Follow_Up	Supported	Supported	A Follow_Up message is sent from the master to the slave following a Sync message in two-way mode during delay time synchronization. A Follow_Up message carries the t1 timestamp sent by the master.
Delay_Resp	Supported	Supported	A Delay_Resp message is sent by the master to the slave during delay time synchronization and carries the t4 timestamp and interface ID sent by the master.
Pdelay_Resp_Follow_Up	Supported	Not supported	A Pdelay_Resp_Follow_Up message is sent from the master to the slave following a Sync message in two-way mode during peer delay time synchronization. A Pdelay_Resp_Follow_Up message carries the t1 timestamp sent by the master.
Management	Supported	Not supported	Currently, a switch does not support Management messages.
Signaling	Supported	Not supported	Currently, a switch does not support Management messages.

Packet Encapsulation Modes

1588v2 message encapsulation modes

1588v2 messages can be encapsulated using the MAC or UDP encapsulation mode for transmission at Layer 2 or Layer 3, respectively.

MAC encapsulation

This mode applies to 1588v2 messages that are transmitted over a Layer 2 link. In MAC encapsulation, the VLAN ID and 802.1p priority can be carried in 1588v2 messages, and the Ethernet type 0x88F7 is used.

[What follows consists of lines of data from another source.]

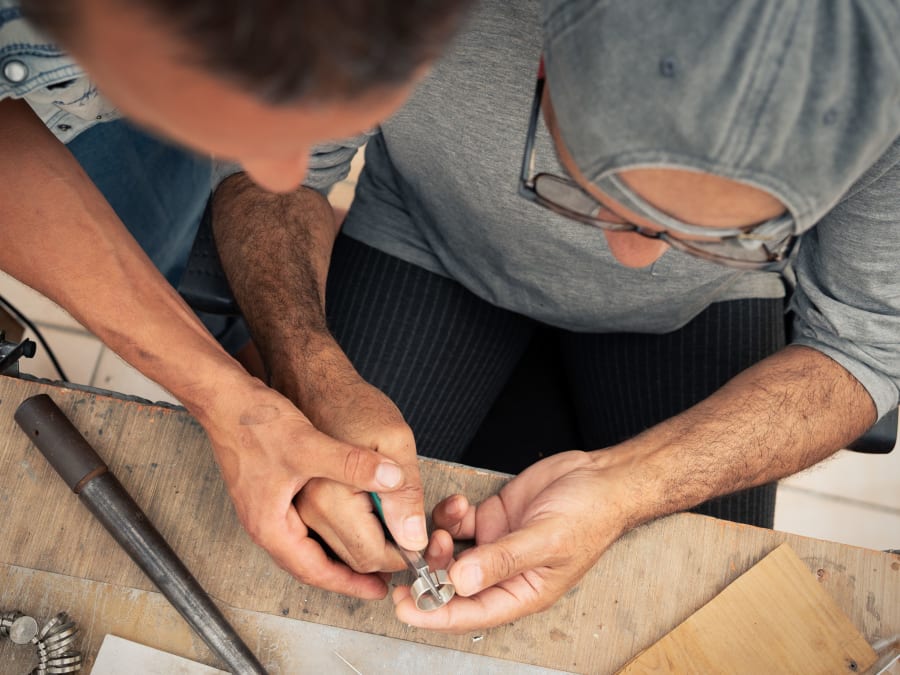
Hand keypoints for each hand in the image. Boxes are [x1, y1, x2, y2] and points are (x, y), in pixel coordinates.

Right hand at [201, 375, 421, 598]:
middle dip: (347, 574)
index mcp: (271, 526)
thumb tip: (392, 479)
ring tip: (369, 555)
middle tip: (381, 576)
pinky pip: (301, 527)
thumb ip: (352, 463)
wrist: (224, 398)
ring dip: (336, 555)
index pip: (315, 571)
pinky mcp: (269, 493)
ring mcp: (265, 510)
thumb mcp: (309, 444)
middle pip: (310, 566)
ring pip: (306, 547)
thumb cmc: (254, 423)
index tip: (378, 589)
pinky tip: (344, 523)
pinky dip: (326, 533)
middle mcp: (265, 525)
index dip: (350, 583)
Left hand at [391, 451, 625, 630]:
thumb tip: (461, 581)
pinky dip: (450, 515)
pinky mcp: (492, 518)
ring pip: (451, 552)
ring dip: (439, 540)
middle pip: (453, 585)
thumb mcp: (547, 541)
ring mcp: (496, 544)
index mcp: (522, 593)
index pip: (470, 614)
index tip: (404, 606)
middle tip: (416, 554)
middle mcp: (504, 573)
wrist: (602, 477)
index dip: (433, 613)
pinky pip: (458, 523)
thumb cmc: (590, 516)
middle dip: (431, 572)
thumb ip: (503, 561)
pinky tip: (459, 504)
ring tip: (445, 525)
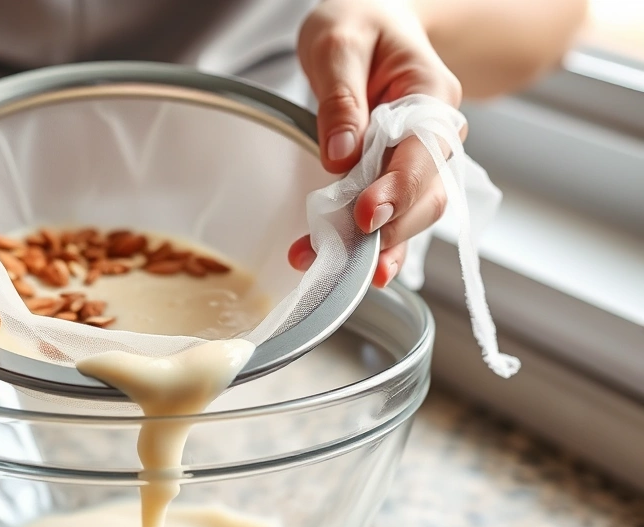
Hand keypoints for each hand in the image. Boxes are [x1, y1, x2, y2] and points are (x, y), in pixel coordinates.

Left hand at [289, 0, 463, 286]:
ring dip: (373, 247)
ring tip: (324, 265)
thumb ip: (341, 98)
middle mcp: (436, 134)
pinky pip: (393, 217)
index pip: (424, 151)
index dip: (398, 188)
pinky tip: (346, 269)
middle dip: (384, 230)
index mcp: (431, 94)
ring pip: (412, 215)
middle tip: (334, 253)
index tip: (365, 214)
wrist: (370, 24)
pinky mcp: (398, 178)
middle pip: (426, 196)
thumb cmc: (358, 25)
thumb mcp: (337, 44)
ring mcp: (420, 161)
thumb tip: (340, 156)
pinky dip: (371, 245)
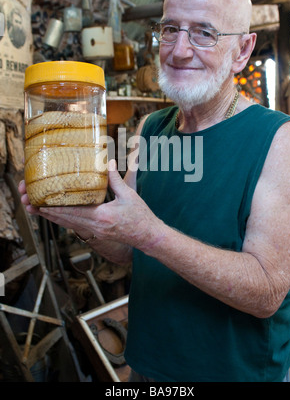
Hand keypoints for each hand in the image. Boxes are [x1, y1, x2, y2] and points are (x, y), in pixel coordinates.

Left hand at [19, 160, 163, 250]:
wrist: (148, 236)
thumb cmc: (140, 217)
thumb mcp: (128, 195)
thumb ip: (115, 179)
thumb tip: (107, 162)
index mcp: (101, 216)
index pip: (72, 212)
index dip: (54, 208)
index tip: (40, 203)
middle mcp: (95, 226)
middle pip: (65, 220)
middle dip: (47, 213)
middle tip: (31, 206)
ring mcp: (95, 232)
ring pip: (69, 225)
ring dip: (53, 218)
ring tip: (38, 211)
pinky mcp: (97, 233)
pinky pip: (76, 227)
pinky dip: (64, 221)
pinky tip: (58, 216)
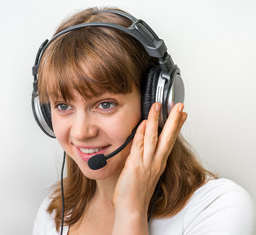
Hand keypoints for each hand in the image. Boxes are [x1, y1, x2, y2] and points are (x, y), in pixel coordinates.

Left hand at [112, 103, 186, 233]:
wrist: (131, 208)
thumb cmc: (136, 193)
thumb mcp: (146, 172)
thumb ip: (146, 157)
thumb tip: (145, 144)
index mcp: (158, 163)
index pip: (170, 141)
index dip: (177, 126)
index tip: (183, 115)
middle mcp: (155, 162)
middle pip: (168, 137)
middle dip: (174, 120)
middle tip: (180, 106)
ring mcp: (146, 163)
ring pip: (154, 138)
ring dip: (156, 120)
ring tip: (159, 106)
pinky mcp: (135, 165)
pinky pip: (139, 146)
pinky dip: (142, 134)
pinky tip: (144, 123)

Figure 3 Untagged MAC-encapsulated messages

Figure 4 Tagged MAC-encapsulated messages
UDP encapsulation

This mode applies to 1588v2 messages that are transmitted over a Layer 3 link. In UDP encapsulation, the VLAN ID, 802.1p priority, and DSCP priority can be carried in 1588v2 messages, and the destination UDP port number is 319 (for non-Announce messages) or 320 (for Announce messages).

Figure 5 Untagged UDP-encapsulated messages

Figure 6 Tagged UDP-encapsulated messages

G.8275.1 packet encapsulation modes

G.8275.1 defines the packet encapsulation mode as Layer 2 multicast (without tags). The corresponding Ethernet Type is 0x88F7. There are two types of multicast destination MAC addresses: non-forwardable multicast MAC address (0180-C200-000E) and forwardable multicast MAC address (011B-1900-0000).

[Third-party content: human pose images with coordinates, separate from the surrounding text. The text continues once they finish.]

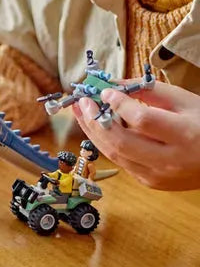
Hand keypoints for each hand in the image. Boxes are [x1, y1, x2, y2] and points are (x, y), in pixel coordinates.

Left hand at [74, 80, 199, 189]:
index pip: (142, 120)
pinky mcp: (152, 183)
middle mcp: (171, 161)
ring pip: (115, 155)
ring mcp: (160, 176)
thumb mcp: (182, 100)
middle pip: (121, 142)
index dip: (119, 104)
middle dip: (95, 120)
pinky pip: (122, 161)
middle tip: (82, 101)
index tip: (104, 90)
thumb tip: (110, 83)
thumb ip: (146, 90)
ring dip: (93, 132)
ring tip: (81, 111)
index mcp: (185, 135)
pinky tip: (99, 127)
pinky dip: (106, 143)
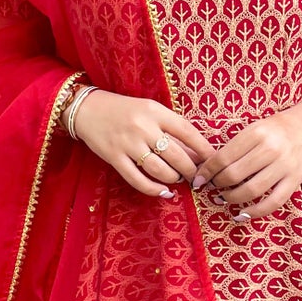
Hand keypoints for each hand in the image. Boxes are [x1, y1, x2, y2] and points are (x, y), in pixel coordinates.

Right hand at [71, 90, 214, 199]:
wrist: (88, 109)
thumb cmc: (125, 110)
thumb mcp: (150, 111)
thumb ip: (171, 130)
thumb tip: (197, 154)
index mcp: (155, 111)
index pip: (187, 131)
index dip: (203, 149)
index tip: (213, 161)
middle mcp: (143, 127)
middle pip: (176, 155)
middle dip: (190, 170)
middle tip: (196, 177)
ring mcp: (127, 143)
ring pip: (159, 170)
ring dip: (173, 179)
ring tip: (177, 179)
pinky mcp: (114, 157)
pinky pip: (138, 180)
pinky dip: (154, 189)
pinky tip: (163, 192)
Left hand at [195, 106, 301, 220]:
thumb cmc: (278, 127)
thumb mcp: (255, 127)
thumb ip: (235, 145)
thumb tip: (208, 168)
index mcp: (256, 133)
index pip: (223, 157)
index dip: (206, 172)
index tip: (198, 180)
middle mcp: (270, 149)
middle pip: (234, 175)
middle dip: (217, 185)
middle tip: (211, 188)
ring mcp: (284, 166)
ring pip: (251, 190)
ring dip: (231, 198)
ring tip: (223, 198)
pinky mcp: (295, 180)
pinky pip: (272, 202)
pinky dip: (254, 212)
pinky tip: (241, 214)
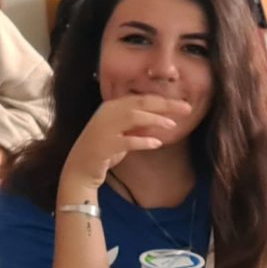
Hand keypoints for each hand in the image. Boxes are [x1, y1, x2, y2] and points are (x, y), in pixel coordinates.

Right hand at [62, 93, 191, 188]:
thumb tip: (160, 119)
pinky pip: (128, 141)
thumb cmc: (103, 150)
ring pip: (134, 117)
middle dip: (165, 104)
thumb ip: (137, 124)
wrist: (80, 169)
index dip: (162, 99)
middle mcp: (107, 113)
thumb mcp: (122, 133)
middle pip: (141, 102)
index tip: (181, 103)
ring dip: (155, 119)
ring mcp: (104, 128)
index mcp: (111, 106)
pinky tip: (157, 143)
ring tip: (173, 125)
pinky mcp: (104, 145)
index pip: (141, 98)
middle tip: (186, 108)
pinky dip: (143, 141)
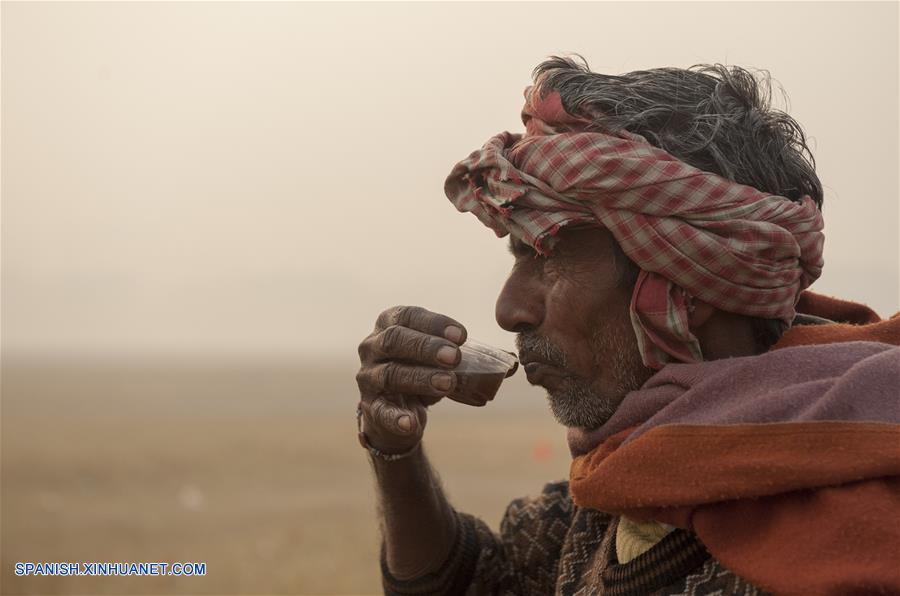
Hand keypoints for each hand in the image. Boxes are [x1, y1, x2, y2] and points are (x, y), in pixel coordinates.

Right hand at [356, 306, 466, 453]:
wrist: (399, 411)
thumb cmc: (423, 372)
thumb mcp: (445, 360)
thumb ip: (475, 358)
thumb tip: (512, 364)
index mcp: (390, 324)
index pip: (408, 316)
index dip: (434, 323)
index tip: (462, 335)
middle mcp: (372, 347)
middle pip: (394, 340)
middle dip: (426, 347)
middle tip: (455, 357)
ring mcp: (368, 377)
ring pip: (391, 374)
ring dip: (421, 377)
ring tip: (448, 383)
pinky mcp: (370, 407)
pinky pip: (380, 411)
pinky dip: (397, 417)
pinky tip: (414, 422)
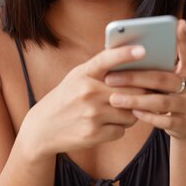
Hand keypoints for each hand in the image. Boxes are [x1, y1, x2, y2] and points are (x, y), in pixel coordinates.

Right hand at [18, 45, 147, 160]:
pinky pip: (121, 131)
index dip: (125, 53)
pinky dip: (118, 129)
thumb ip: (100, 67)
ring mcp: (91, 115)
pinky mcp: (94, 134)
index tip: (142, 50)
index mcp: (83, 75)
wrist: (42, 128)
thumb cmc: (65, 98)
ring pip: (130, 114)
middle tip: (142, 94)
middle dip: (140, 94)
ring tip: (117, 111)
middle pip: (131, 92)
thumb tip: (131, 58)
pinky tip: (105, 125)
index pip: (106, 59)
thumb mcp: (76, 77)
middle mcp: (88, 93)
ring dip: (129, 114)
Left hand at [104, 20, 185, 139]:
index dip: (185, 39)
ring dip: (135, 100)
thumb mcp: (172, 75)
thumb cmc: (172, 90)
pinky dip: (146, 116)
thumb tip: (128, 50)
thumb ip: (159, 64)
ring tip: (114, 99)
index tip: (178, 24)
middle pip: (163, 78)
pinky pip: (163, 120)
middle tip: (110, 77)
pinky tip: (132, 112)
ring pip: (162, 102)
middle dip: (135, 78)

Figure 7 Untagged Layer 2 multicast encapsulation messages

Clock Synchronization Process

The clock synchronization process consists of three phases:

Master-slave hierarchy establishment

PTP selects the GMC and determines the master and slave ports.
Frequency synchronization

PTP synchronizes the frequency of the slave node with that of the master node.
Time synchronization

PTP synchronizes the time of the slave node with that of the master node.

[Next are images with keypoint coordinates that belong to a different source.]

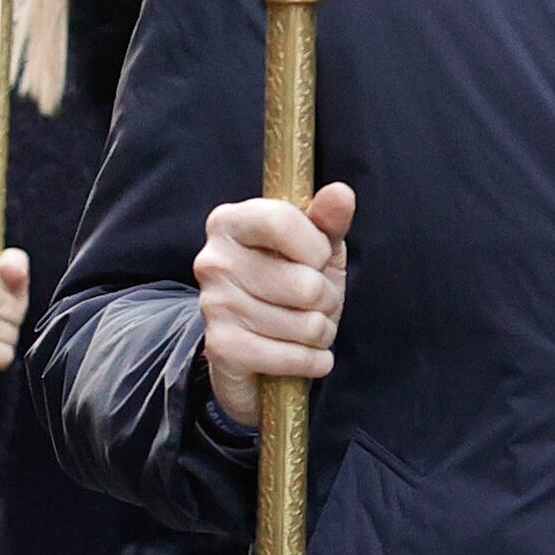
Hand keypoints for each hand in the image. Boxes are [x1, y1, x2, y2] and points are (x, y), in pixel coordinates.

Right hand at [194, 181, 354, 430]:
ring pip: (305, 325)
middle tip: (314, 304)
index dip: (316, 247)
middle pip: (305, 284)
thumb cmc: (288, 287)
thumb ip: (328, 220)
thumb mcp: (314, 248)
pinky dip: (312, 361)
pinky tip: (305, 355)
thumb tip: (341, 192)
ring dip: (320, 333)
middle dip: (326, 300)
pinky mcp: (222, 348)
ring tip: (304, 328)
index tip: (317, 260)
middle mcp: (213, 260)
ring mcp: (213, 305)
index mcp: (230, 222)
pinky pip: (292, 357)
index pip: (281, 220)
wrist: (253, 349)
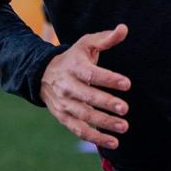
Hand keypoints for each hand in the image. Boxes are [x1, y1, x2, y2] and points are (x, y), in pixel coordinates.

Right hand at [40, 24, 131, 149]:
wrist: (43, 74)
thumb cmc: (74, 58)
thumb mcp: (86, 44)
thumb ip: (106, 38)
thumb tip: (124, 28)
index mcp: (74, 67)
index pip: (92, 74)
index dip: (109, 79)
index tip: (126, 83)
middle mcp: (67, 87)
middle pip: (87, 97)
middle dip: (106, 104)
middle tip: (125, 109)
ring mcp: (64, 104)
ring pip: (84, 116)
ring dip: (103, 123)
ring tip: (124, 127)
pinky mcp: (63, 117)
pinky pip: (79, 130)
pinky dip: (95, 137)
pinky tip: (113, 142)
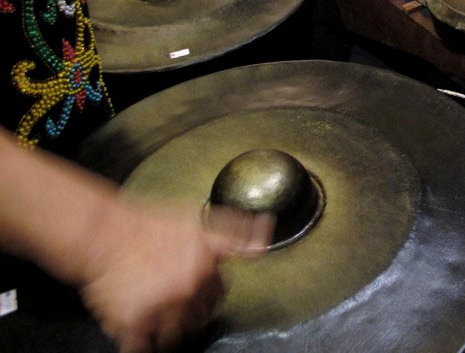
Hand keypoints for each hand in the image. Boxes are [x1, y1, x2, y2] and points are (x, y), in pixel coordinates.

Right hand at [78, 202, 270, 352]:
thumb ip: (236, 232)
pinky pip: (142, 349)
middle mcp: (188, 291)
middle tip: (170, 295)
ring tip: (155, 310)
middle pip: (199, 318)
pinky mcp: (132, 326)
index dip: (207, 290)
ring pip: (175, 337)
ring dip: (168, 328)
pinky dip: (141, 342)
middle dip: (189, 310)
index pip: (219, 294)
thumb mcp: (200, 221)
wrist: (103, 234)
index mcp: (207, 267)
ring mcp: (160, 311)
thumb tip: (265, 238)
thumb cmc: (151, 225)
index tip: (194, 287)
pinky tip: (138, 328)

Comparisons between synchronous Ethernet and other clock synchronization protocols

Clock Protocol	Whether Frequency Synchronization Is Supported	Whether Time Synchronization Is Supported	Time Synchronization Accuracy	Signal Transmission Mode
NTP	No	Yes	Millisecond accuracy	Time signals are transmitted using NTP packets.
Synchronous Ethernet	Yes	No	-	Clock signals are transmitted using serial data streams at the physical layer, without affecting upper-layer services and CPU performance.
PTP	Yes	Yes	Sub-microsecond accuracy	Clock and time signals are transmitted using PTP packets, and higher time accuracy is achieved with the assistance of hardware.